On Wednesday, Conner ruled on the remaining claims, this time siding with the atheists who had challenged the policy.
While acknowledging that “in the Founding era, the primary evil that Framers sought to prevent through the Establishment Clause may well have been the establishment of a state religion aligning with one particular sect of Protestant Christianity,” he said that over time, “that understanding has evolved and, quite naturally, broadened” to rather pertain to Christianity over other religions.
“In light of this nation’s vastly diverse religious tapestry, there is no justification to sanction government’s establishment of a category of favored religions—like monotheistic or theistic faiths—through legislative prayer,” he wrote.
He concluded, in analyzing legal precedent, that there is no harm in allowing atheists to deliver the invocation as both the sacred and secular can be represented without issue. Conner opined that legislative prayer does not have to be defined as entreating God.
“[S]eeking to include secular or nontheist invocations does not automatically impugn the constitutionality of legislative prayer,” Conner concluded. “[M]any legislative bodies have granted requests from atheists, secular humanists, and other nontheists to deliver opening invocations while simultaneously permitting theistic invocations.”
“Granting such requests has not resulted in a concomitant challenge to the ability of the legislative body to open with prayer,” he said. “The two concepts are not mutually exclusive. To hold otherwise implies that ‘prayer’ in the legislative prayer context must be defined as a theistic invocation, which of course is not so.”
Pointing to language in the 2014 U.S. Supreme Court decision of Town of Greece v. Galloway, which stated that legislative prayer is to “reflect values long part of the nation’s heritage,” be “solemn and respectful in tone,” and remind “lawmakers to transcend petty differences in pursuit of a higher purpose,” Conner felt that atheists could still accomplish these purposes with their invocation.
“Nontheistic invocations are equally capable of satisfying these lofty objectives,” he concluded. “We reiterate that many legislative bodies across this nation have opened with nontheistic invocations, and there is no evidence that such prayers fared worse than their theistic counterparts at fulfilling the foregoing purposes. We further observe that both theistic and nontheistic invocations could contravene the purposes of legislative prayer if they were divisive, exclusionary, or disparaging.”
“In other words, it is the content of the prayers, rather than their theistic or nontheistic nature, that matters,” Conner said.

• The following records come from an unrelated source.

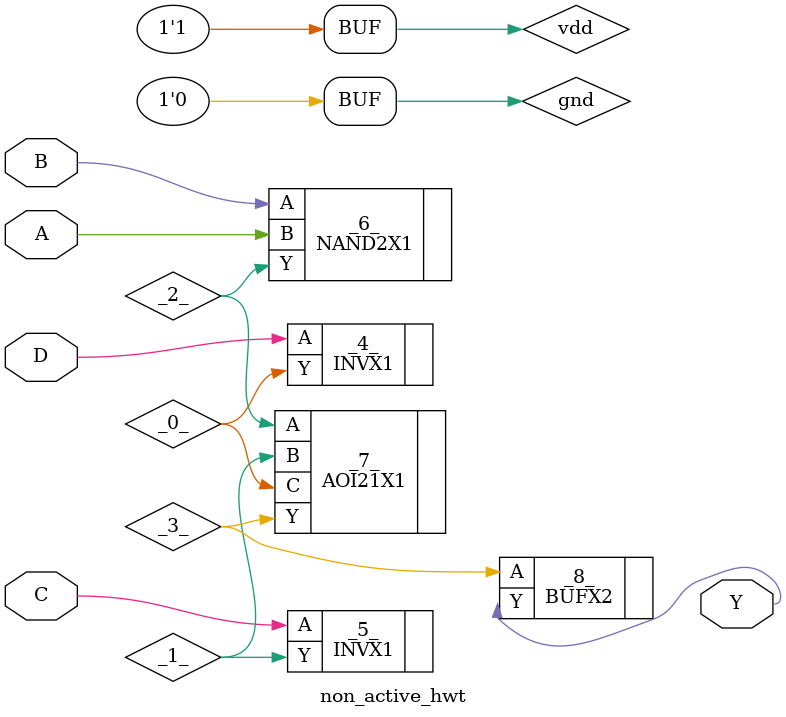
<source format=v>
/* Verilog module written by vlog2Verilog (qflow) */

module non_active_hwt(
    input A,
    input B,
    input C,
    input D,
    output Y
);

wire vdd = 1'b1;
wire gnd = 1'b0;

wire A ;
wire B ;
wire C ;
wire D ;
wire Y ;
wire _1_ ;
wire _3_ ;
wire _0_ ;
wire _2_ ;

INVX1 _4_ (
    .A(D),
    .Y(_0_)
);

INVX1 _5_ (
    .A(C),
    .Y(_1_)
);

NAND2X1 _6_ (
    .A(B),
    .B(A),
    .Y(_2_)
);

AOI21X1 _7_ (
    .A(_2_),
    .B(_1_),
    .C(_0_),
    .Y(_3_)
);

BUFX2 _8_ (
    .A(_3_),
    .Y(Y)
);

endmodule

</source>
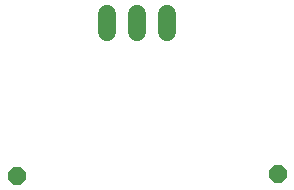
<source format=gbr>
G04 EAGLE Gerber RS-274X export*
G75*
%MOMM*%
%FSLAX34Y34*%
%LPD*%
%INBottom Copper*%
%IPPOS*%
%AMOC8*
5,1,8,0,0,1.08239X$1,22.5*%
G01*
G04 Define Apertures*
%ADD10C,1.524000*%
%ADD11P,1.64956X8X22.5*%
D10*
X142240Y151130D02*
X142240Y166370D01*
X167640Y166370D02*
X167640Y151130D01*
X193040Y151130D02*
X193040Y166370D01*
D11*
X287020Y30480D03*
X66040Y29210D03*
M02*

</source>
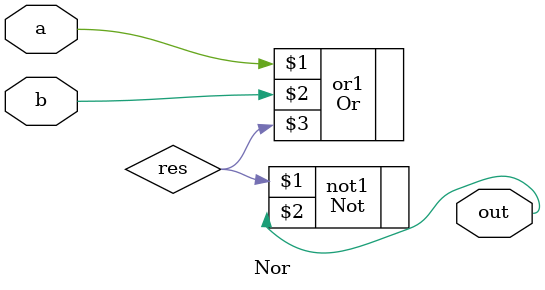
<source format=v>
`ifndef NOR_V
`define NOR_V
`include "or.v"
`include "not.v"

module Nor(input a, b, output out);
    Or or1(a, b, res);
    Not not1(res, out);
endmodule
`endif
</source>
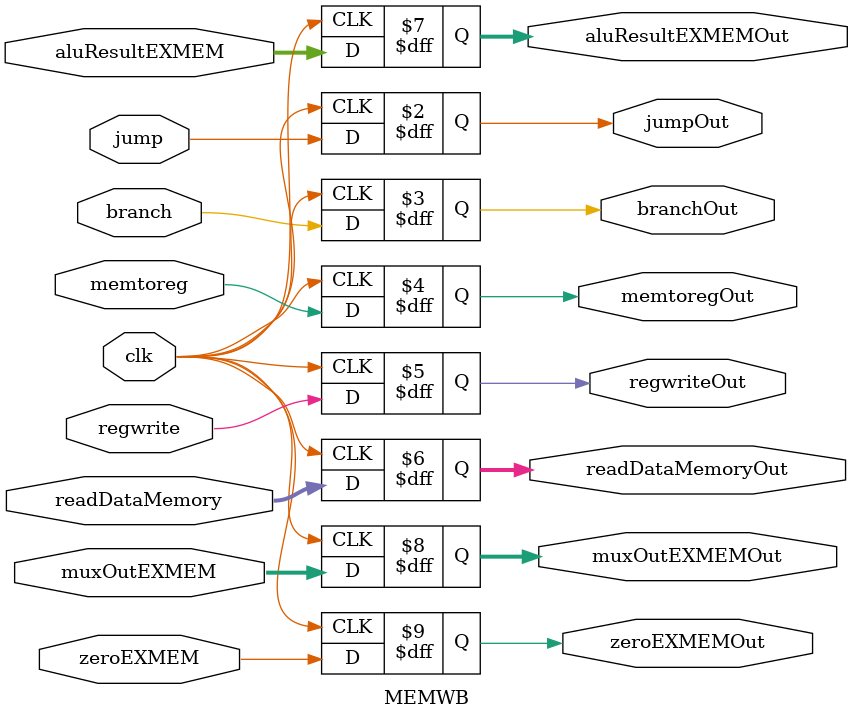
<source format=v>
`timescale 1ns / 1ps
module MEMWB(jump, branch, memtoreg, regwrite, readDataMemory, aluResultEXMEM, muxOutEXMEM,zeroEXMEM,clk,jumpOut, branchOut, memtoregOut, regwriteOut, readDataMemoryOut, aluResultEXMEMOut, muxOutEXMEMOut,zeroEXMEMOut);
input jump;
input branch;
input memtoreg;
input regwrite;
input [31:0]readDataMemory;
input [31:0]aluResultEXMEM;
input [4:0]muxOutEXMEM;
input zeroEXMEM;
input clk;
output reg jumpOut;
output reg branchOut;
output reg memtoregOut;
output reg regwriteOut;
output reg [31:0]readDataMemoryOut;
output reg [31:0]aluResultEXMEMOut;
output reg [4:0]muxOutEXMEMOut;
output reg zeroEXMEMOut;


always @(posedge clk)
begin
jumpOut <=jump;
branchOut <=branch;
memtoregOut <=memtoreg;
regwriteOut <=regwrite;
readDataMemoryOut <=readDataMemory;
aluResultEXMEMOut <=aluResultEXMEM;
muxOutEXMEMOut <=muxOutEXMEM;
zeroEXMEMOut <=zeroEXMEM;
end

endmodule

</source>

Read Conner’s ruling in full here.
According to the office of the chaplain of the U.S. House of Representatives, the first prayer of the Continental Congress was presented on Sept. 7, 1774 by Jacob Duche of Christ Church of Philadelphia, and was delivered in the name of Jesus.
“O Lord our Heavenly Father, high and mighty King of kings, and Lord of lords, who dost from thy throne behold all the dwellers on earth and reignest with power supreme and uncontrolled over all the kingdoms, empires and governments,” he prayed, “look down in mercy, we beseech Thee, on these our American States, who have fled to Thee from the rod of the oppressor and thrown themselves on Thy gracious protection, desiring to be henceforth dependent only on Thee.”